FRESH BUTTER
The French use for table butter that which is freshly made and without salt. One soon learns to prefer it to the best salted butter. It is very easy to make fresh butter, but not always easy to buy it, for it keeps only a day at its best, and therefore the surest way of having it good is to make it. Take a half pint of double cream; turn it into a bowl, and with a wire whip beat it until the butter forms. This will take but a few minutes, if the cream is of the right temperature (65°). (If very cold, it will whip to froth as it is prepared for whipped cream.) Turn off the milk; add some ice water, and work the butter until it is firm and free from milk; then press it into pats, and keep it in a tight jar on the ice until ready to use.

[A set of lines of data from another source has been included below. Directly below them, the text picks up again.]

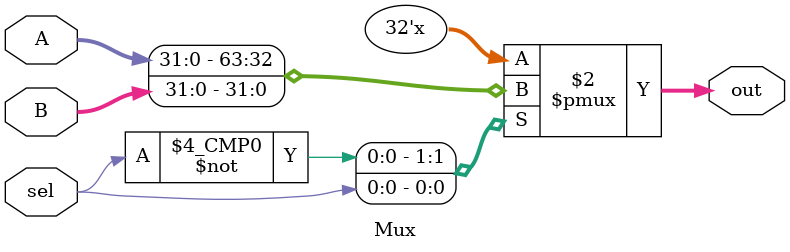
<source format=v>
module Mux(
    input sel,
    input  [31:0] A,
    input  [31:0] B,
    output reg [31:0] out
);
    always @(*) begin
        case (sel)
            1'b0 : out <= A;
            1'b1 : out <= B;
        endcase
    end
endmodule
</source>
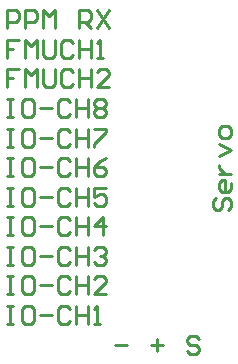
<source format=gto>
G04 Layer_Color=65535*
%FSLAX43Y43*%
%MOMM*%
G71*
G01*
G75*
%ADD17C,0.254*%
D17*
X51689Y43053D02*
X51435Y42799D01*
Y42291D01*
X51689Y42037D01*
X51943D01*
X52197Y42291D01*
Y42799D01*
X52451Y43053D01*
X52705D01*
X52959Y42799D01*
Y42291D01*
X52705Y42037D01*
X52959Y44322D02*
Y43814D01*
X52705Y43561D01*
X52197D01*
X51943Y43814D01*
Y44322D01*
X52197Y44576D01*
X52451D01*
Y43561D01*
X51943Y45084D02*
X52959D01*
X52451D01*
X52197Y45338D01*
X51943Y45592D01*
Y45846D01*
Y46608D02*
X52959Y47115D01*
X51943Y47623D01*
X52959Y48385D02*
Y48893D01*
X52705Y49147D01*
X52197D01*
X51943Y48893D01*
Y48385D01*
X52197Y48131D01*
X52705D01*
X52959Y48385D01*
X34036Y33909D02*
X34544D01*
X34290D01*
Y32385D01*
X34036D01*
X34544D01*
X36067Y33909D02*
X35560D01*
X35306Y33655D01*
Y32639D01*
X35560Y32385D01*
X36067D01*
X36321Y32639D01*
Y33655D01*
X36067Y33909D01*
X36829Y33147D02*
X37845D01*
X39368Y33655D02*
X39114Y33909D01*
X38607D01*
X38353Y33655D01*
Y32639D01*
X38607Y32385D01*
X39114D01*
X39368Y32639D01*
X39876Y33909D02*
Y32385D01*
Y33147D01*
X40892D01*
Y33909D01*
Y32385D01*
X41400D02*
X41907D01*
X41654D01*
Y33909D01*
X41400Y33655D01*
X34036Y36410D02*
X34544D01*
X34290D01*
Y34887D01*
X34036D01*
X34544D01*
X36067Y36410D02*
X35560D01*
X35306Y36156D01*
Y35141D01*
X35560Y34887D01*
X36067D01*
X36321Y35141D01*
Y36156D01*
X36067Y36410D01*
X36829Y35649D02*
X37845D01*
X39368Y36156D02*
X39114Y36410D01*
X38607D01*
X38353Y36156D01*
Y35141D01*
X38607Y34887D01*
X39114D01*
X39368Y35141D01*
X39876Y36410D02*
Y34887D01*
Y35649D01*
X40892D01*
Y36410D01*
Y34887D01*
X42415D02*
X41400D01*
X42415Y35903D01*
Y36156D01*
X42161Y36410D01*
X41654D01*
X41400Y36156D01*
X34036Y38912D02*
X34544D01*
X34290D01*
Y37389D01*
X34036D01*
X34544D01*
X36067Y38912D02*
X35560D01*
X35306Y38658D01*
Y37643D01*
X35560Y37389D01*
X36067D01*
X36321Y37643D01*
Y38658D01*
X36067Y38912D01*
X36829Y38151D02*
X37845D01*
X39368Y38658D02*
X39114Y38912D01*
X38607D01*
X38353Y38658D01*
Y37643D01*
X38607Y37389D01*
X39114D01*
X39368Y37643D01*
X39876Y38912D02*
Y37389D01*
Y38151D01*
X40892D01*
Y38912D01*
Y37389D01*
X41400Y38658D02*
X41654Y38912D01*
X42161D01*
X42415Y38658D01*
Y38404D01*
X42161Y38151D01*
X41907D01*
X42161D01*
X42415Y37897D01*
Y37643D01*
X42161Y37389D01*
X41654D01*
X41400Y37643D01*
X34036Y41414D02*
X34544D01*
X34290D01*
Y39891D01*
X34036D01*
X34544D01*
X36067Y41414D02*
X35560D01*
X35306Y41160D01*
Y40145D01*
X35560Y39891D01*
X36067D01*
X36321Y40145D01*
Y41160D01*
X36067Y41414D01*
X36829Y40652D02*
X37845D01*
X39368Y41160D02*
X39114Y41414D01*
X38607D01*
X38353Y41160D01*
Y40145D01*
X38607Y39891D01*
X39114D01*
X39368Y40145D01*
X39876Y41414D02*
Y39891D01*
Y40652D01*
X40892D01*
Y41414D01*
Y39891D01*
X42161D02*
Y41414D01*
X41400Y40652D01*
X42415D01*
X34036Y43916D02*
X34544D01*
X34290D01*
Y42393D01*
X34036D01*
X34544D01*
X36067Y43916D02*
X35560D01*
X35306Y43662D01*
Y42647D01*
X35560Y42393D01*
X36067D01*
X36321Y42647D01*
Y43662D01*
X36067Y43916D01*
X36829Y43154D02*
X37845D01*
X39368Y43662D02*
X39114Y43916D01*
X38607D01*
X38353Y43662D01*
Y42647D01*
X38607Y42393D01*
X39114D01*
X39368Y42647D01*
X39876Y43916D02*
Y42393D01*
Y43154D01*
X40892D01*
Y43916D01*
Y42393D01*
X42415Y43916D02*
X41400D01*
Y43154D01*
X41907Y43408D01*
X42161D01*
X42415Y43154D01*
Y42647D01*
X42161Y42393D01*
X41654D01*
X41400Y42647D01*
X34036Y46418D02*
X34544D01*
X34290D01*
Y44895D01*
X34036D01*
X34544D01*
X36067Y46418D02*
X35560D01*
X35306Y46164D01*
Y45148D01*
X35560Y44895D01*
X36067D01*
X36321Y45148D01*
Y46164D01*
X36067Y46418D01*
X36829Y45656D02*
X37845D01*
X39368Y46164D02*
X39114Y46418D01*
X38607D01*
X38353Y46164D01*
Y45148D01*
X38607Y44895D01*
X39114D01*
X39368Y45148D01*
X39876Y46418D02*
Y44895D01*
Y45656D01*
X40892D01*
Y46418D01*
Y44895D01*
X42415Y46418D02*
X41907Y46164D01*
X41400Y45656D01*
Y45148D01*
X41654Y44895D01*
X42161D01*
X42415Y45148D01*
Y45402D01*
X42161Y45656D01*
X41400D01*
X34036Y48920D02*
X34544D01*
X34290D01*
Y47396D01*
X34036D01*
X34544D01*
X36067Y48920D02*
X35560D01*
X35306Y48666D01*
Y47650D01*
X35560Y47396D01*
X36067D01*
X36321Y47650D01*
Y48666D01*
X36067Y48920D01*
X36829Y48158D02*
X37845D01*
X39368Y48666D02*
X39114Y48920D01*
X38607D01*
X38353Y48666D01*
Y47650D01*
X38607Y47396D01*
X39114D01*
X39368Y47650D01*
X39876Y48920D02*
Y47396D01*
Y48158D01*
X40892D01*
Y48920D01*
Y47396D01*
X41400Y48920D02*
X42415D01*
Y48666D01*
X41400Y47650D01*
Y47396D01*
X34036Y51422D02*
X34544D01*
X34290D01*
Y49898D01*
X34036D01*
X34544D01*
X36067Y51422D02*
X35560D01*
X35306Y51168D01*
Y50152D01*
X35560Y49898D01*
X36067D01*
X36321Y50152D01*
Y51168D01*
X36067Y51422D01*
X36829Y50660D02*
X37845D01*
X39368Y51168D02*
X39114Y51422D01*
X38607D01*
X38353Y51168D01*
Y50152D01*
X38607Y49898D01*
X39114D01*
X39368Y50152D01*
X39876Y51422D02*
Y49898D01*
Y50660D01*
X40892D01*
Y51422D01*
Y49898D01*
X41400Y51168D02*
X41654Y51422D01*
X42161D01*
X42415Y51168D01*
Y50914D01*
X42161Y50660D01*
X42415Y50406D01*
Y50152D01*
X42161Y49898D01*
X41654D01*
X41400Y50152D01*
Y50406D01*
X41654Y50660D01*
X41400Y50914D01*
Y51168D01*
X41654Y50660D02*
X42161D01*
X35052Y53924D02*
X34036D01*
Y53162D01*
X34544D01*
X34036D01*
Y52400D01*
X35560D02*
Y53924D01*
X36067Y53416D01*
X36575Y53924D01*
Y52400D01*
X37083Y53924D02*
Y52654D01*
X37337Y52400D01*
X37845D01*
X38099Y52654D01*
Y53924D01*
X39622Y53670D02*
X39368Y53924D01*
X38860D01*
X38607Y53670D01*
Y52654D01*
X38860Y52400D01*
X39368D01*
X39622Y52654D01*
X40130Y53924D02*
Y52400D01*
Y53162D01*
X41146D01*
Y53924D01*
Y52400D01*
X42669D02*
X41654D01*
X42669Y53416D01*
Y53670D01*
X42415Y53924D01*
X41907D01*
X41654Y53670D01*
X35052Y56426D02*
X34036D01*
Y55664D01*
X34544D01*
X34036D01*
Y54902D01*
X35560D02*
Y56426D01*
X36067Y55918D01*
X36575Y56426D01*
Y54902D01*
X37083Y56426D02*
Y55156D01*
X37337Y54902D01*
X37845D01*
X38099Y55156D01*
Y56426D01*
X39622Y56172D02*
X39368Y56426D01*
X38860D01*
X38607Y56172D01*
Y55156D01*
X38860Y54902D01*
X39368D01*
X39622Y55156D01*
X40130Y56426D02*
Y54902D01*
Y55664D01*
X41146D01*
Y56426D01*
Y54902D01*
X41654D02*
X42161D01*
X41907D01*
Y56426D01*
X41654Y56172D01*
X34036Y57404D02*
Y58928D01*
X34798D01*
X35052Y58674D01*
Y58166D01*
X34798Y57912D01*
X34036D01*
X35560Y57404D02*
Y58928D01*
X36321D01*
X36575Y58674D01*
Y58166D01*
X36321Y57912D01*
X35560D01*
X37083Y57404D02*
Y58928D01*
X37591Y58420D01*
X38099Y58928D01*
Y57404D01*
X40130D02*
Y58928D01*
X40892D01*
X41146Y58674D01*
Y58166D01*
X40892Y57912D01*
X40130D01*
X40638D02*
X41146Y57404D01*
X41654Y58928D02*
X42669Y57404D01*
Y58928D02*
X41654Y57404D01*
X43180Y30607D02*
X44196D01*
X46227D02*
X47243D01*
X46735Y31115D02*
Y30099D01*
X50290Y31115D02*
X50036Y31369D01*
X49528D01*
X49274Y31115D01*
Y30861D01*
X49528Y30607D01*
X50036D01*
X50290Y30353D01*
Y30099D01*
X50036Y29845D01*
X49528D01*
X49274Y30099D01*
M02*

</source>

This amount of cream, which costs ten cents, will, if rich, give a quarter of a pound of butter. Put some fresh grass or some clover blossoms in the jar with the butter, and it will absorb their flavor. (See illustration facing page [256].)

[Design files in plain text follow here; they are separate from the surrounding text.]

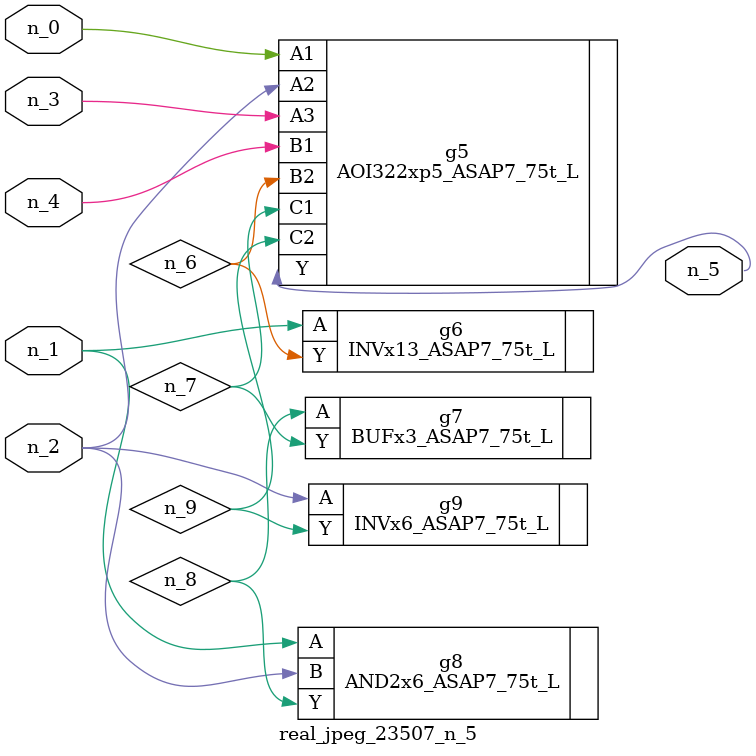
<source format=v>
module real_jpeg_23507_n_5 (n_4, n_0, n_1, n_2, n_3, n_5);

input n_4;
input n_0;
input n_1;
input n_2;
input n_3;

output n_5;

wire n_8;
wire n_6;
wire n_7;
wire n_9;

AOI322xp5_ASAP7_75t_L g5 ( 
.A1(n_0),
.A2(n_2),
.A3(n_3),
.B1(n_4),
.B2(n_6),
.C1(n_7),
.C2(n_9),
.Y(n_5)
);

INVx13_ASAP7_75t_L g6 ( 
.A(n_1),
.Y(n_6)
);

AND2x6_ASAP7_75t_L g8 ( 
.A(n_1),
.B(n_2),
.Y(n_8)
);

INVx6_ASAP7_75t_L g9 ( 
.A(n_2),
.Y(n_9)
);

BUFx3_ASAP7_75t_L g7 ( 
.A(n_8),
.Y(n_7)
);


endmodule
</source>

- 1. Shells made with No. 5.
- 2. Balls made with No. 7.
- 3. Small pats made with No. 6.
- 4. Rolls made with No. 7.
TO MAKE WHITE HARD SOAP
Save every scrap of fat each day; try out all that has accumulated, however small the quantity. This is done by placing the scraps in a frying-pan on the back of the range. If the heat is low, and the grease is not allowed to get hot enough to smoke or burn, there will be no odor from it. Turn the melted grease into lard-pails and keep them covered. When six pounds of fat have been obtained, turn it into a dish-pan; add a generous amount of hot water, and stand it on the range until the grease is entirely melted. Stir it well together; then stand it aside to cool. This is clarifying the grease. The clean grease will rise to the top, and when it has cooled can be taken off in a cake, and such impurities as have not settled in the water, can be scraped off the bottom of the cake of fat.

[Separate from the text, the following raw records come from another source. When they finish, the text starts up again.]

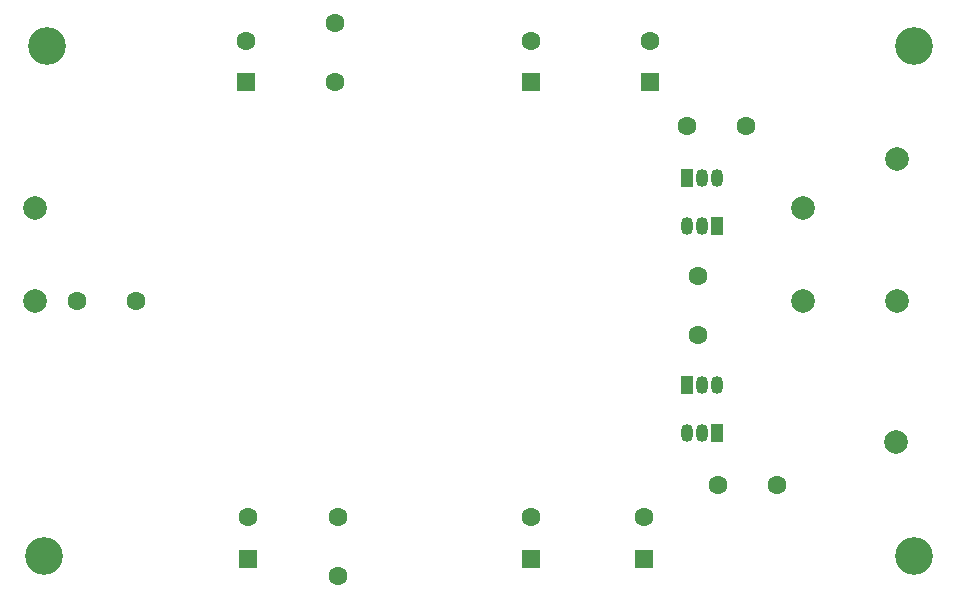
<source format=gbr>
G04 #@! TF.GenerationSoftware,KiCad,Pcbnew,(5.1.10-0-10_14)*
G04 #@! TF.CreationDate,2021-05-19T18:15:00+02:00*
G04 #@! TF.ProjectId,pre-amp-discret,7072652d-616d-4702-9d64-697363726574,rev?*
G04 #@! TF.SameCoordinates,Original*
G04 #@! TF.FileFunction,Soldermask,Bot*
G04 #@! TF.FilePolarity,Negative*
%FSLAX46Y46*%
G04 Gerber Fmt 4.6, Leading zero omitted, Abs format (unit mm)*
G04 Created by KiCad (PCBNEW (5.1.10-0-10_14)) date 2021-05-19 18:15:00*
%MOMM*%
%LPD*%
G01*
G04 APERTURE LIST*
%ADD10C,1.600000*%
%ADD11R,1.050000X1.500000*%
%ADD12O,1.050000X1.500000*%
%ADD13R,1.600000X1.600000*%
%ADD14C,2.000000*%
%ADD15C,3.200000*%
G04 APERTURE END LIST*
D10*
X180467000Y-107124500D03*
X185467000Y-107124500D03*
X181419500Y-119824500D03*
X181419500Y-124824500D03*
D11*
X183007000Y-133096000D03*
D12*
X180467000Y-133096000D03*
X181737000Y-133096000D03*
D11*
X180467000Y-111506000D03*
D12*
X183007000Y-111506000D03*
X181737000Y-111506000D03*
D11*
X180467000Y-129032000D03*
D12*
X183007000Y-129032000D03*
X181737000Y-129032000D03*
D11*
X183007000Y-115570000D03*
D12*
X180467000Y-115570000D03*
X181737000Y-115570000D03*
D10*
X177355500Y-99878000D03*
D13*
X177355500Y-103378000D03*
D10*
X167259000Y-140208000D03*
D13*
X167259000Y-143708000D03*
D10*
X167259000Y-99878000D03*
D13*
X167259000Y-103378000D03*
D10*
X143256000Y-140208000D03*
D13*
X143256000Y-143708000D03*
D10*
X143129000Y-99878000D03*
D13*
X143129000Y-103378000D03*
D10*
X176784000Y-140208000D03*
D13*
X176784000Y-143708000D03*
D10*
X150876000Y-145208000D03*
X150876000Y-140208000D03*
X150622000Y-103378000D03*
X150622000Y-98378000D03*
X188070500Y-137477500D03*
X183070500Y-137477500D03*
D14*
X190246000Y-114046000D03*
X190246000Y-121920000D03*
X198247000Y-121920000D03*
X125222000Y-121920000D03*
X198183500Y-133858000D03*
X125222000Y-114046000D03*
X198247000Y-109855000D03*
D15*
X126238000Y-100330000D03*
X125984000Y-143510000D03*
X199644000Y-143510000D03*
X199644000Y-100330000D03*
D10*
X128778000Y-121920000D03*
X133778000Y-121920000D03*
M02*

</source>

Put the clean grease into the dish-pan and melt it. Put a can of Babbitt’s lye in a lard-pail; add to it a quart of cold water, and stir it with a stick or wooden spoon until it is dissolved. It will get hot when the water is added; let it stand until it cools. Remove the melted grease from the fire, and pour in the lye slowly, stirring all the time. Add two tablespoonfuls of ammonia. Stir the mixture constantly for twenty minutes or half an hour, or until the soap begins to set.
Let it stand until perfectly hard; then cut it into square cakes. This makes a very good, white hard soap which will float on water. It is very little trouble to make, and will be found quite an economy in a household. Six pounds of grease make eight and a half pounds of soap.